**Instructions**
1. In the page extract, which play was selected as one of the top 1% at the Great Plains Theatre Conference in Omaha in 2012?
2. Quote the page extract starting with "Buckallew is a" and going on through "lives in California.".

*** Page extract ***

She has written more than 40 novels and 50 plays, both short and full length and has had plays produced in Lincoln. Her short play, “Tragic Women,” will be produced there this summer. One of her playwriting highlights was having her short play, “Entropy,” produced in New York City, “way, way, way off Broadway.” The play, “Until they Forget,” has won first, second or third place in a number of playwriting contests. One of the first-place wins took her to Pittsburgh for a reading of it. Her play, “There is no Woman,” was selected as one of the top 1% at the Great Plains Theatre Conference in Omaha in 2012. She also has had short stories published in anthologies of local writers and plant photographs published in various field guides.

Buckallew is a member of Citizens for Renewable Energy in Hastings, Prairie Plains Resources Institute in Aurora, the Hastings Writers Forum and Angels Playwriting Collective in Lincoln.

Her husband, Fritz, is a retired librarian, and her son, Christopher Lowery, lives in California.

Peg Slusarski

Peg Slusarski of Columbus has been a full-time speech and English instructor at the Columbus Campus since 2010. Prior to getting the full-time position, she had taught public speaking part-time at the campus for 12 years.

*** End of Page extract ***
*** Given information ***

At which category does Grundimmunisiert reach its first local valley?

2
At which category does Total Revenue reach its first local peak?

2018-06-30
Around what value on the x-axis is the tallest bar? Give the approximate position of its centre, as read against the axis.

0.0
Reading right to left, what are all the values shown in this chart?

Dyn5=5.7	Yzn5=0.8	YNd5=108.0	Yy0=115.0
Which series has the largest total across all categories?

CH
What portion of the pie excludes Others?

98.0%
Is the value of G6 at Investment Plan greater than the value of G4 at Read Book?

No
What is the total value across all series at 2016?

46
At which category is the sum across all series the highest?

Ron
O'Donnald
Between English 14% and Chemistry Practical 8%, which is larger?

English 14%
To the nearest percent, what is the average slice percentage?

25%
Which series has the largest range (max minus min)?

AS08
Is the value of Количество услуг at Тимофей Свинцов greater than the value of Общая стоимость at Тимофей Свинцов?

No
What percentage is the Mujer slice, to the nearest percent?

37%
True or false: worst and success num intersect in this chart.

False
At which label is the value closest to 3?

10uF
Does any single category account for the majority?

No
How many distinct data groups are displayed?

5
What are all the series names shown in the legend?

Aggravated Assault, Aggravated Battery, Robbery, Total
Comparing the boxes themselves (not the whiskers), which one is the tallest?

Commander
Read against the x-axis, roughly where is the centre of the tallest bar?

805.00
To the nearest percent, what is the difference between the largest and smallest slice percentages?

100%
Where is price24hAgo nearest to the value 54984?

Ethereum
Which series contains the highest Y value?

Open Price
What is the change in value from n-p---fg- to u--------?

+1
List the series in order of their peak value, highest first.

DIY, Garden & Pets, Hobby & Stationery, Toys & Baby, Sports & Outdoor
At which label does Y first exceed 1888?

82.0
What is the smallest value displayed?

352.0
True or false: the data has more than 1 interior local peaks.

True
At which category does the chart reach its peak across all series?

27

*** End of Given information ***

**Expected results**
1. “There is no Woman.”

2.
Buckallew is a member of Citizens for Renewable Energy in Hastings, Prairie Plains Resources Institute in Aurora, the Hastings Writers Forum and Angels Playwriting Collective in Lincoln.

Her husband, Fritz, is a retired librarian, and her son, Christopher Lowery, lives in California.